DPHHS officials state in a news release that the department “is working closely with the patient’s local public health and health care provider to identify individuals who may have been in contact with the patient while they were infectious.” .

The patient did not require hospitalization and is now isolated at home. To protect patient confidentiality, no further details related to the patient will be released.

As of August 4, 2022, the CDC reported 7,102 cases of monkeypox/orthopoxvirus in 48 other US states. In recent months, more than 26,519 cases have been reported in 81 countries where the disease is not normally reported.

Symptoms of monkeypox can include fever, headache, muscle and back aches, swollen lymph nodes, chills, exhaustion, and a rash that may look like pimples or blisters that appear on the face, inside the mouth, and on other parts of the body.

The illness usually lasts two to four weeks, and most people get better on their own without treatment.
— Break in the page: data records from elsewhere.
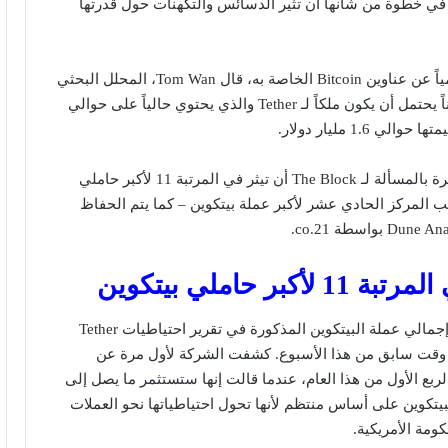
 في خطوة من شأنها أن تثير الدسائس والتكهنات حول قدرتها
بينما لم يكشف Tether رسمياً عن عناوين Bitcoin الخاصة به، قال Tom Wan، المحلل البحثي
في ​​21.co، إنه اكتشف عنواناً يحتمل أن يكون ملكاً لـ Tether والذي يحتوي حالياً على حوالي
أكد مصدر لديه معرفة مباشرة بالمسألة لـ The Block أن تيثر في المرتبة 11 لأكبر حاملي
ن Tether هو صاحب المركز الحادي عشر لأكبر عملة بيتكوين – كما يتم الحفاظ
بر حاملي بيتكوين
تتطابق قيمة المقتنيات مع إجمالي عملة البيتكوين المذكورة في تقرير احتياطيات Tether
في وقت سابق من هذا الأسبوع. كشفت الشركة لأول مرة عن
الربع الأول من هذا العام، عندما قالت إنها ستستثمر ما يصل إلى
لبيتكوين على أساس منتظم لأنها تحول احتياطياتها نحو العملات
كومة الأمريكية.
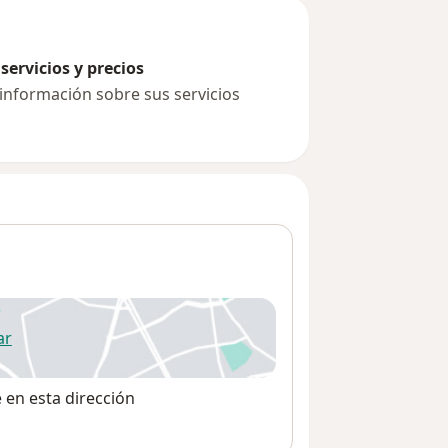
servicios y precios
 información sobre sus servicios
ar
 abre en una nueva pestaña
e en esta dirección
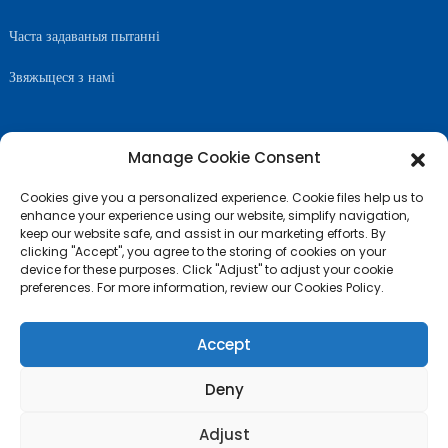
Часта задаваныя пытанні
Звяжыцеся з намі
Manage Cookie Consent
САЧЫЦЕ ЗА НАМІ
Cookies give you a personalized experience. Cookie files help us to
enhance your experience using our website, simplify navigation,
keep our website safe, and assist in our marketing efforts. By
clicking "Accept", you agree to the storing of cookies on your
device for these purposes. Click "Adjust" to adjust your cookie
preferences. For more information, review our Cookies Policy.
Accept
Deny
© Аўтарскае права - 2010-2024: Усе правы абаронены
- Карта сайта
Adjust
ТОП-БЛОГ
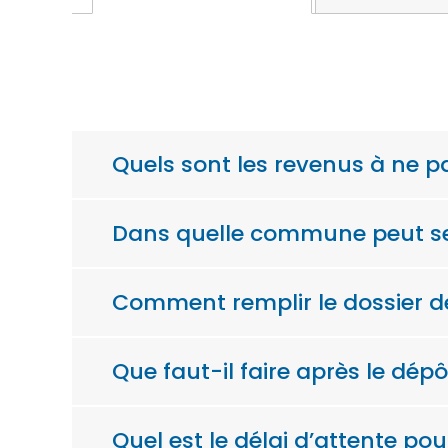
Quels sont les revenus à ne p
Dans quelle commune peut se 
Comment remplir le dossier 
Que faut-il faire après le dé
Quel est le délai d’attente po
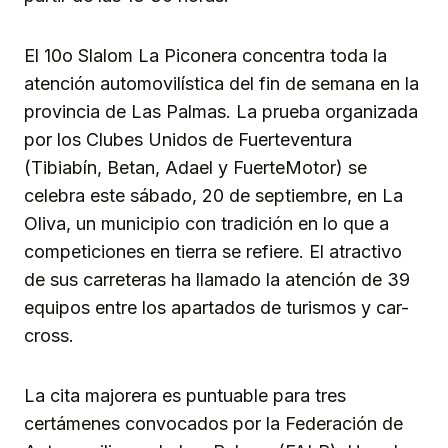
El 10o Slalom La Piconera concentra toda la
atención automovilística del fin de semana en la
provincia de Las Palmas. La prueba organizada
por los Clubes Unidos de Fuerteventura
(Tibiabín, Betan, Adael y FuerteMotor) se
celebra este sábado, 20 de septiembre, en La
Oliva, un municipio con tradición en lo que a
competiciones en tierra se refiere. El atractivo
de sus carreteras ha llamado la atención de 39
equipos entre los apartados de turismos y car-
cross.
La cita majorera es puntuable para tres
certámenes convocados por la Federación de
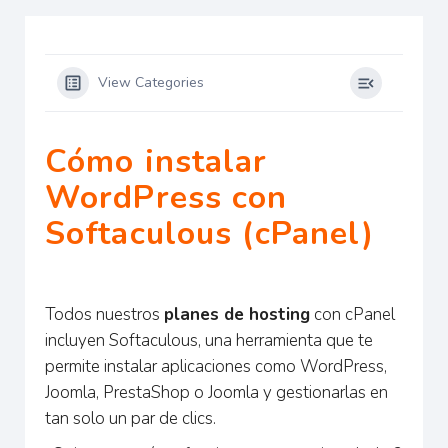
View Categories
Cómo instalar
WordPress con
Softaculous (cPanel)
Todos nuestros
planes de hosting
con cPanel
incluyen Softaculous, una herramienta que te
permite instalar aplicaciones como WordPress,
Joomla, PrestaShop o Joomla y gestionarlas en
tan solo un par de clics.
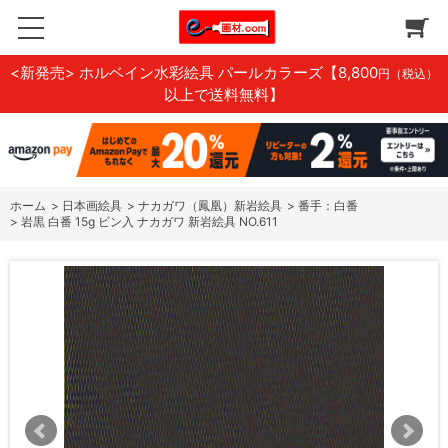
<新発売> ホルベイン水彩絵具 パールカラーズ
【8,800
円（税込）
以上で送料無料】
ホーム
>
日本画絵具
>
ナカガワ（鳳凰）新岩絵具
>
番手：白番
>
岩黒 白番 15g ビン入 ナカガワ 新岩絵具 NO.611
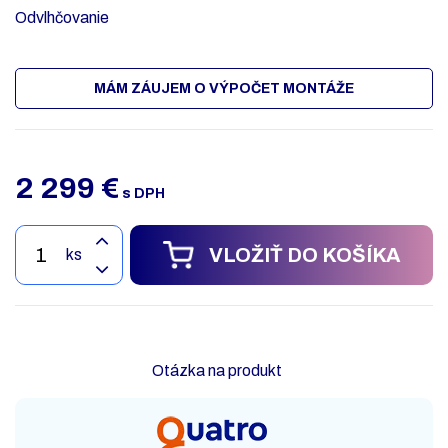
Odvlhčovanie
MÁM ZÁUJEM O VÝPOČET MONTÁŽE
2 299
€
s DPH
VLOŽIŤ DO KOŠÍKA
ks
Otázka na produkt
Sometimes monkeypox can cause scarring from the sores, the development of secondary infections such as pneumonia, or other complications.

The virus does not spread easily between people with casual contact, but transmission can occur through contact with infectious sores and bodily fluids; contaminated items, such as clothing or bedding; or through respiratory droplets associated with prolonged face-to-face contact.

“Early recognition of the characteristic monkeypox rash by patients and clinicians is necessary to minimize transmission of this virus,” said Dr. Maggie Cook-Shimanek, DPHHS Acting State Medical Officer. “Anyone with symptoms of monkeypox should isolate themselves from others and see a health care provider immediately.”

Because transmission of monkeypox requires close and prolonged contact, close-knit social networks have been particularly affected.

There is no specific treatment for monkeypox. But because monkeypox and smallpox viruses are closely related, antiviral drugs (such as tecovirimat) and vaccines developed to protect against smallpox can be used to prevent and treat cowpox virus infections. ape. The need for treatment will depend on how sick the person is or is likely to become seriously ill.

DPHHS is pre-positioning a supply of tecovirimat in the state for use, if needed, according to the news release. The CDC does not recommend widespread vaccination against monkeypox at this time. However, vaccination may be recommended for some people who have been exposed to the monkeypox virus.

According to the CDC, the monkeypox virus is spread primarily through close, intimate contact with someone who has monkeypox.

Montanans can take steps to avoid contracting monkeypox. Anyone with a rash that looks like monkeypox should talk to their health care provider, even if they don’t think they’ve had contact with someone who has monkeypox.

A person sick with monkeypox should be isolated at home. If they have an active rash or other symptoms, they should be in a separate room or area from other family members and pets, when possible.